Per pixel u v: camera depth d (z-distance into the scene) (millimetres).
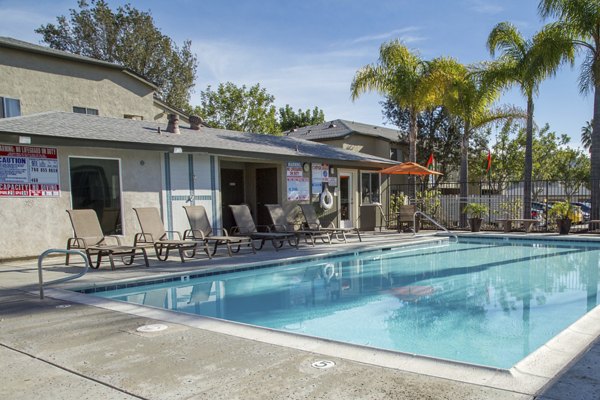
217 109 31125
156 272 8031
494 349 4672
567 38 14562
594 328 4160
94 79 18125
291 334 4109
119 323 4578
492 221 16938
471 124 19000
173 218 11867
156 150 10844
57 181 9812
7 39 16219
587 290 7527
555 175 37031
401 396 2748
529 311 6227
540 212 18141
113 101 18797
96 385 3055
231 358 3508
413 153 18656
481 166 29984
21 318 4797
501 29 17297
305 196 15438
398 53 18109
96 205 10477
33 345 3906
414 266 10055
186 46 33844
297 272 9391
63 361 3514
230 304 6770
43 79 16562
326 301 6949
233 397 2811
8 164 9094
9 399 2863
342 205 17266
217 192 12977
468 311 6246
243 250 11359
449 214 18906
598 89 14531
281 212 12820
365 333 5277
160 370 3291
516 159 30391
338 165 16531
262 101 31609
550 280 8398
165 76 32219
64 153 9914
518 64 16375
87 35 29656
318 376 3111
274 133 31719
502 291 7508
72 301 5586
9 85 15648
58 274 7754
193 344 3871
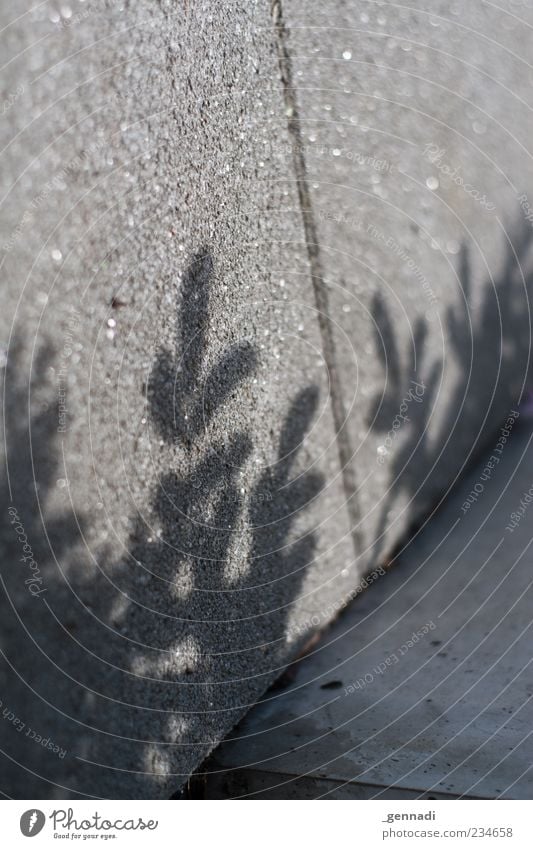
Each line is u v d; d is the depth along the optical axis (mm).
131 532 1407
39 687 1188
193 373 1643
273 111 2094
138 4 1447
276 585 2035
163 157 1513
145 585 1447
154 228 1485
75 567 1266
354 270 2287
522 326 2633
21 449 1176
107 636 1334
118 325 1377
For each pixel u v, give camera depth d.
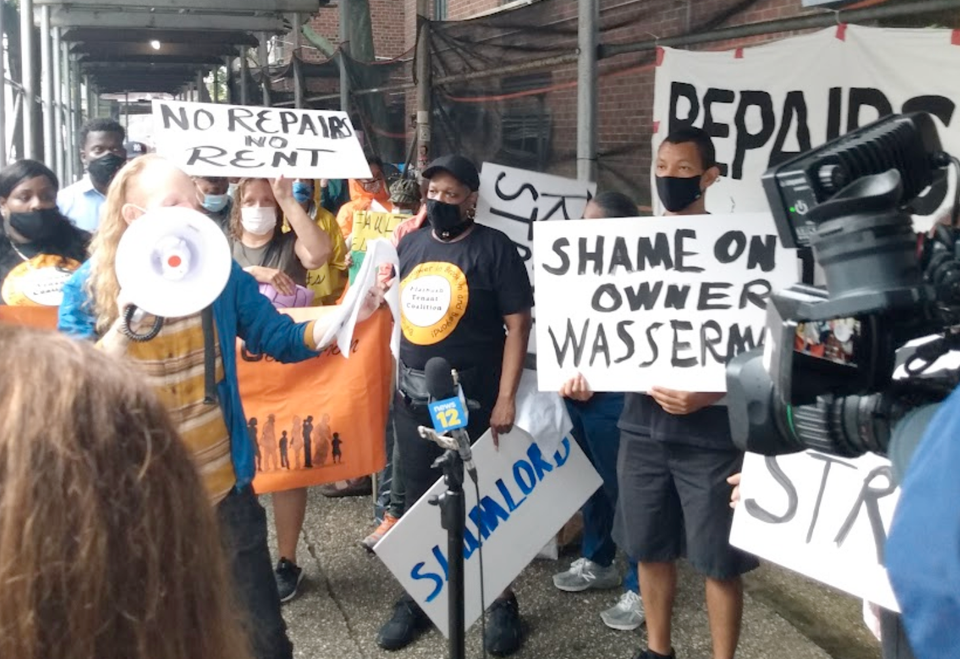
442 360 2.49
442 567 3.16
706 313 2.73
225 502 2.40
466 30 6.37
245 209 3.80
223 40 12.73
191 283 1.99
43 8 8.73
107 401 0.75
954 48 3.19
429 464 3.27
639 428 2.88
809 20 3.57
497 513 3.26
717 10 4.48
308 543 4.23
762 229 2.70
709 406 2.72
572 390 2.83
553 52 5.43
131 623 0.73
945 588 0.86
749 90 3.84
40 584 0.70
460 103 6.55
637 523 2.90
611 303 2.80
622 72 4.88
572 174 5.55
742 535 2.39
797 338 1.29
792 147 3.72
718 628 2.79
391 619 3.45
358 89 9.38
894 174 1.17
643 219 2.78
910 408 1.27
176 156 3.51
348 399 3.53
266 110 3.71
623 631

::::::

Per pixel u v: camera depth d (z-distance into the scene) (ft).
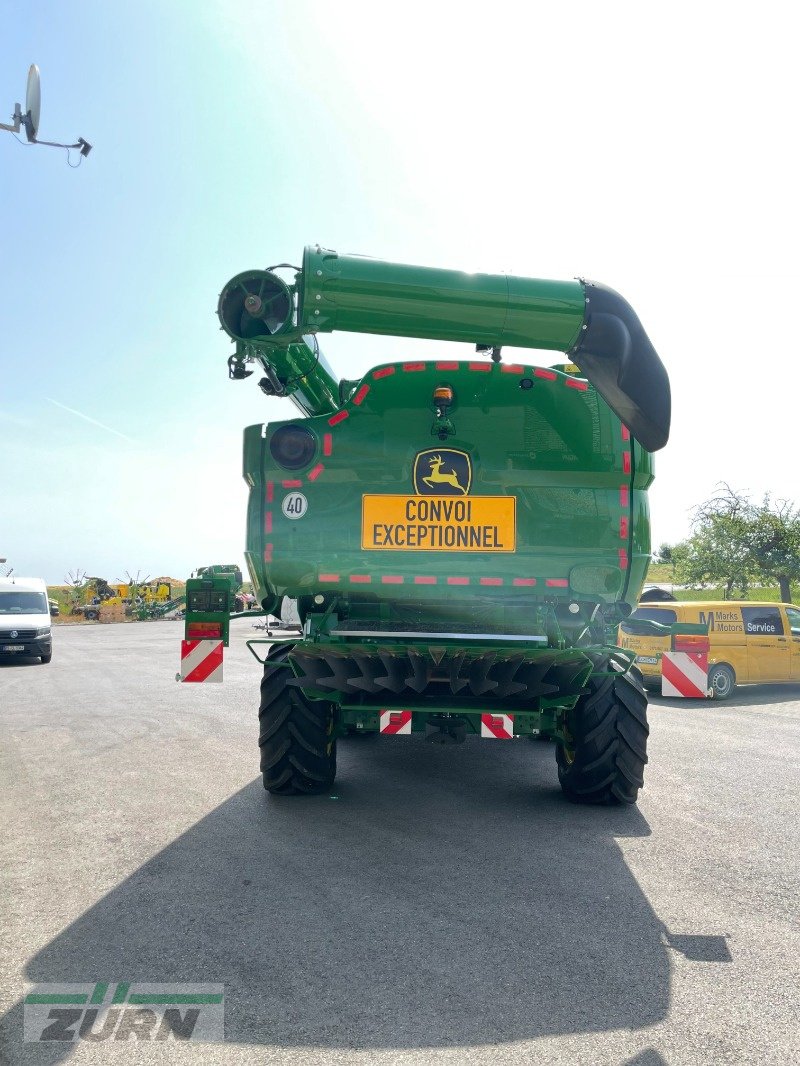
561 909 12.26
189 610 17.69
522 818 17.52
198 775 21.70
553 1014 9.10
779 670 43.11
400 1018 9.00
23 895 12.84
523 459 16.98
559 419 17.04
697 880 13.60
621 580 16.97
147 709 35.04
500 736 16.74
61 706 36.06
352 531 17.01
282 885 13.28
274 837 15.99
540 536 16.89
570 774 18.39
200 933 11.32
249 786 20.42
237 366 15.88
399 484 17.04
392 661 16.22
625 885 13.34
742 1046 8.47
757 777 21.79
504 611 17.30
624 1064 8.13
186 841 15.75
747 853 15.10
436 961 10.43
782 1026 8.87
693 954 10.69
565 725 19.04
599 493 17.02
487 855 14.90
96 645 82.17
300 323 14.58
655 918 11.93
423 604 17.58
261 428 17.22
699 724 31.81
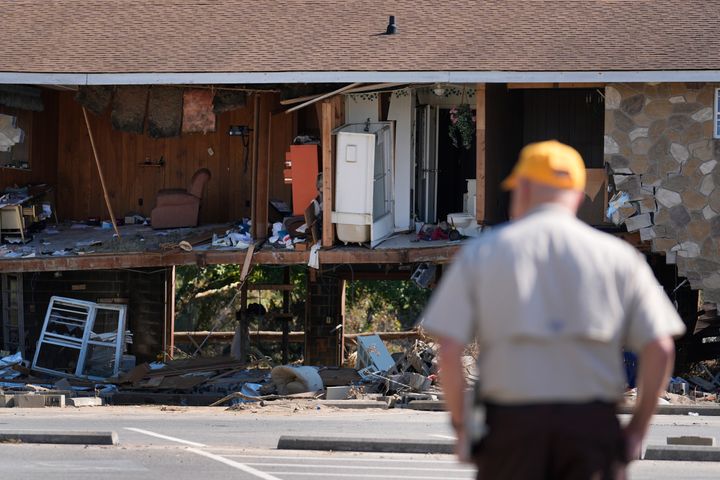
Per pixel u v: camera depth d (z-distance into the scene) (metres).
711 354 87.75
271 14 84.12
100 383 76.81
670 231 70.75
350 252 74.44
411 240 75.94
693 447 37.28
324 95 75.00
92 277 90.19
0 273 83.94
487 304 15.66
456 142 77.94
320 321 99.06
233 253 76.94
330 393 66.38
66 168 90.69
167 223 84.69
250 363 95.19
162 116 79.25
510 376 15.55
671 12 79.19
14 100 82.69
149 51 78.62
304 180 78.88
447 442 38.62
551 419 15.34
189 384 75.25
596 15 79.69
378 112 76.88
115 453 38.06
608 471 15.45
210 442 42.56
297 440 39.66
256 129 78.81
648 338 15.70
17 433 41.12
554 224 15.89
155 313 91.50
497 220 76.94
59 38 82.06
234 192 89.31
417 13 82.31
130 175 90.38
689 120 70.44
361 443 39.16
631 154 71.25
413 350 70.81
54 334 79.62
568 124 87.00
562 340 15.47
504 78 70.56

::::::

- [Task directions]: Your answer is the exact run of lines above from the one with "the scene) (millimetres)." through the one with "611 303 2.80", both ends included, minus any picture.

- [Exercise answer]:
Per pixel u v: camera depth d (z-distance into the scene) (millimetres).
217 109 31125
156 272 8031
494 349 4672
567 38 14562
594 328 4160
94 79 18125
291 334 4109
119 323 4578
492 221 16938
471 124 19000
173 218 11867
156 150 10844
57 181 9812
7 39 16219
587 290 7527
555 175 37031
401 396 2748
529 311 6227
540 212 18141
113 101 18797
96 385 3055
231 358 3508
413 153 18656
481 166 29984
21 318 4797
501 29 17297
305 196 15438
398 53 18109
96 205 10477
33 345 3906
414 266 10055
186 46 33844
297 272 9391
63 361 3514
230 304 6770
43 79 16562
326 301 6949
233 397 2811
8 164 9094
9 399 2863
342 205 17266
217 192 12977
468 311 6246
243 250 11359
449 214 18906
598 89 14531
281 212 12820
365 333 5277
160 370 3291
516 159 30391
338 165 16531
262 101 31609
550 280 8398
165 76 32219
64 153 9914
518 64 16375
87 35 29656
318 376 3111
274 133 31719
502 291 7508
72 301 5586
9 85 15648
58 274 7754
193 344 3871
Each line is u v d; d is the depth along the optical axis (mm).
131 532 1407
39 687 1188
193 373 1643
273 111 2094
138 4 1447
276 585 2035
163 157 1513
145 585 1447
154 228 1485
75 567 1266
354 270 2287
522 326 2633
21 449 1176
107 636 1334
118 325 1377
For each pixel u v, give camera depth d.
442 360 2.49
442 567 3.16
706 313 2.73
225 502 2.40
466 30 6.37
245 209 3.80
223 40 12.73
191 283 1.99
43 8 8.73
107 401 0.75
954 48 3.19
429 464 3.27
639 428 2.88
809 20 3.57
497 513 3.26
717 10 4.48
308 543 4.23
762 229 2.70
709 406 2.72
572 390 2.83
553 52 5.43
131 623 0.73
945 588 0.86
749 90 3.84
40 584 0.70
460 103 6.55
637 523 2.90
611 303 2.80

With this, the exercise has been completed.